Inevitably, some ideas don’t pan out. A plan to reconfigure an old ice-cream truck into a road-tripping goat-cheese-mobile stalled when the price on eBay hit five digits. No one liked a Moroccan-inspired cheese spread (honey, curry, and cranberries) that Malakasis loved, and an attempt to crowd-fund $100,000 for a new creamery fell short.

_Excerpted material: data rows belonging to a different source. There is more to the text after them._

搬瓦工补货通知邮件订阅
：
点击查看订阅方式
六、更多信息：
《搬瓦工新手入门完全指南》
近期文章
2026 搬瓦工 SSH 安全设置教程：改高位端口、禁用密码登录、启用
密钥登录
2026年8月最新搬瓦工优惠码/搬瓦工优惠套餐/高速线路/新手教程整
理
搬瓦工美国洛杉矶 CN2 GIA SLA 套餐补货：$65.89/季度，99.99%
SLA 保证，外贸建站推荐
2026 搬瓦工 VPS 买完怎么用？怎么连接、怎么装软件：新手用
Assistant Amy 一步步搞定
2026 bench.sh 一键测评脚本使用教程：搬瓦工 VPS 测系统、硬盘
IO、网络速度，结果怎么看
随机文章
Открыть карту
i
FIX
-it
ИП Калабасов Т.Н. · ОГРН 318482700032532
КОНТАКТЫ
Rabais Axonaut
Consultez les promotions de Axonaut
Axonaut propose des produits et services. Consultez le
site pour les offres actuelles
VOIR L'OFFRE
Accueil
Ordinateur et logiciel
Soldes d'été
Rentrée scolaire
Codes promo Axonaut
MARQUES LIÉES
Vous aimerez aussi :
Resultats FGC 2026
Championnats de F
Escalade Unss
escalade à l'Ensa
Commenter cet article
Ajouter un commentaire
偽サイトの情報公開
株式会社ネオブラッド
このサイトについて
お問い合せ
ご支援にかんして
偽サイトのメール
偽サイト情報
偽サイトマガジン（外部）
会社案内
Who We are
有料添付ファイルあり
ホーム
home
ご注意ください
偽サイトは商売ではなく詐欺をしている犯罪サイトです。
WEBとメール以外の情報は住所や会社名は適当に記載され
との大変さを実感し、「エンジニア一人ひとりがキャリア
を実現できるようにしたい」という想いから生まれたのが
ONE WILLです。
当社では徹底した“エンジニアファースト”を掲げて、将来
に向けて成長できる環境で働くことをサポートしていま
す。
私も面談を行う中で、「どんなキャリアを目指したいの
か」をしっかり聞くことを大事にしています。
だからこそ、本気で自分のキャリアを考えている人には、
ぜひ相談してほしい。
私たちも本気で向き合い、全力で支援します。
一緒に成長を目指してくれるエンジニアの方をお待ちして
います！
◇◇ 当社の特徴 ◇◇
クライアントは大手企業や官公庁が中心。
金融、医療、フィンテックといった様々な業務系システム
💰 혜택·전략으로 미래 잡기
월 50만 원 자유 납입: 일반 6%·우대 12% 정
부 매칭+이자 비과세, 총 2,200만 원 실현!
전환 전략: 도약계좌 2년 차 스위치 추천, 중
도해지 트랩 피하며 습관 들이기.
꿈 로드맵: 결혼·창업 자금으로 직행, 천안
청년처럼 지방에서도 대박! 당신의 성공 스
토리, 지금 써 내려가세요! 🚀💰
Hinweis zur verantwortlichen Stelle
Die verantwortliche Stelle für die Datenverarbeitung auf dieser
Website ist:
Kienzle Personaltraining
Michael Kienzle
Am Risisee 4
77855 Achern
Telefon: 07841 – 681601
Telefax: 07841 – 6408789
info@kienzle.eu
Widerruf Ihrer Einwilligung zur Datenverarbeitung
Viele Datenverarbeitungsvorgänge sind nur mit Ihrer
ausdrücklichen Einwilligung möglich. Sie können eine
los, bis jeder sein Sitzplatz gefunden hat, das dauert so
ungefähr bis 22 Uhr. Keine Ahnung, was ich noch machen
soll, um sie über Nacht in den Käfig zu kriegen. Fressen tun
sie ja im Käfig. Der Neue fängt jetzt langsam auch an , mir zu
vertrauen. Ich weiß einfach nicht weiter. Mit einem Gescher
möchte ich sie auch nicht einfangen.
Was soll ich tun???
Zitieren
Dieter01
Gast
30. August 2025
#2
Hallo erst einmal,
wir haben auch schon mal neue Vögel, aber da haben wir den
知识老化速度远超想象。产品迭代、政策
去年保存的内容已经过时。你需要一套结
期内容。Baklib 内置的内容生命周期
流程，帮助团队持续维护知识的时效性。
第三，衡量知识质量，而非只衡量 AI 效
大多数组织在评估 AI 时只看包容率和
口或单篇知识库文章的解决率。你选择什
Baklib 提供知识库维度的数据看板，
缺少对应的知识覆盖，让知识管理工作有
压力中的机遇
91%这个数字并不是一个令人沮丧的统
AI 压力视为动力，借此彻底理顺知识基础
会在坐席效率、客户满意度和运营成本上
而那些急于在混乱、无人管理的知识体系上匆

But cheese makers, of all people, know how to accept and learn from failure. Making goat cheese the way Malakasis does, on a small scale and in a nonfactory environment, can be a precarious enterprise. The process itself, which differs slightly from cheese to cheese and cheese maker to cheese maker, is simple enough—when it works. First, a starter culture is introduced to pasteurized milk to help it ripen. Next, rennet is added to coagulate the milk into curds, a process that can take a full day. The curd is then scooped or drained into cheesecloth bags, which sit for another day or so until the whey has drained off. What’s left in the bags is cheese, and after seasoning it, Belle Chevre’s crew of cheese makers shape each piece by hand before packaging it. But unseen bacterial forces make the outcome always uncertain, and this uncertainty adds a little risk to the work.